Due diligence guy here.

VCs don't necessarily do rigorous due diligence, especially at the early stages (where ICO's typically play). That being said, VC's typically do some soft diligence checks that investors of ICO wouldn't normally do, for example: personal check backgrounds within their own network, personnel reference checks, review potentially proprietary/confidential information, etc. So it's not necessarily that they have monetary resources to expend during the transaction process, but rather informal/trusted resources at their expense.


It's unlikely that VCs have more resources then the collective internet though.

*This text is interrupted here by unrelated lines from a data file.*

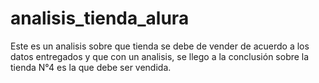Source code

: # analisis_tienda_alura

Este es un analisis sobre que tienda se debe de vender de acuerdo a los datos entregados y que con un analisis, se llego a la conclusión sobre la tienda N°4 es la que debe ser vendida.
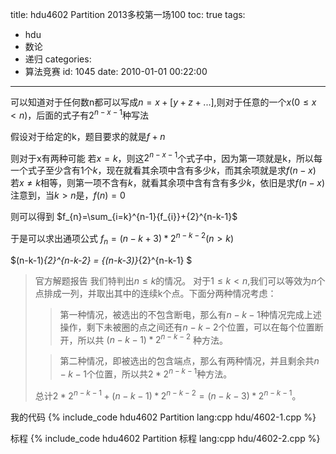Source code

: title: hdu4602 Partition 2013多校第一场100
toc: true
tags:
  - hdu
  - 数论
  - 递归
categories:
  - 算法竞赛
id: 1045
date: 2010-01-01 00:22:00
---

可以知道对于任何数n都可以写成$n=x+[y+z+...]$,则对于任意的一个$x(0\leq x < n)$，后面的式子有${2}^{n-x-1}$种写法

假设对于给定的k，题目要求的就是$f+{n}$

则对于x有两种可能
若$x=k$，则这${2}^{n-x-1}$个式子中，因为第一项就是k，所以每一个式子至少含有1个$k$，现在就看其余项中含有多少$k$，而其余项就是求$f(n-x)$
若$x\neq k$相等，则第一项不含有$k$，就看其余项中含有含有多少$k$，依旧是求$f(n-x)$
注意到，当$k>n$是，$f(n)=0$

则可以得到
$f_{n}=\sum_{i=k}^{n-1}{f_{i}}+{2}^{n-k-1}$

于是可以求出通项公式
$f_{n}=(n-k+3)*{2}^{n-k-2}(n>k)$

$(n-k-1)*{2}^{n-k-2} = {(n-k-3)}*{2}^{n-k-1} $

> 官方解题报告
> 我们特判出$n\leq k$的情况。
> 对于$1\leq k < n$,我们可以等效为$n$个点排成一列，并取出其中的连续k个点。下面分两种情况考虑：
> > 第一种情况，被选出的不包含断电，那么有$n-k-1$种情况完成上述操作，剩下未被圈的点之间还有$n-k-2$个位置，可以在每个位置断开，所以共 $(n-k-1)*{2}^{n-k-2}$ 种方法。
>
> > 第二种情况，即被选出的包含端点，那么有两种情况，并且剩余共$n-k-1$个位置，所以共$2*{2}^{n-k-1}$种方法。
>
> 总计$2*{2}^{n-k-1}+(n-k-1)*{2}^{n-k-2}=(n-k-3)*{2}^{n-k-1}$。



<!--more-->
我的代码
{% include_code hdu4602 Partition lang:cpp hdu/4602-1.cpp %}

标程
{% include_code hdu4602 Partition 标程 lang:cpp hdu/4602-2.cpp %}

Of course there will be scams, but there are scams with or without VCs.

The question is -- should only VCs have the opportunity?


>more resources than the collective internet

My understanding is that, taking cryptocurrency as an example, crowds of uninformed investors will stampede on something that's popular rather than something that's necessarily an objectively good investment. Regardless of your thoughts on cryptocurrency as a concept, I would say an intelligent investor would balk at the kind of ICOs and prices we're seeing.

A lot of this, I think, can be explained by simple psychological concepts like repetitive attraction (seeing something in the news again and again makes you more comfortable with it), good first-impression traits (GOOGL performing better because it's more pronounceable than TWTQR), and other things that have been fuxing with the stock market for decades.

The market has never been rational, and as I've learned from crowd-funding campaigns, the internet didn't make that situation any more rational.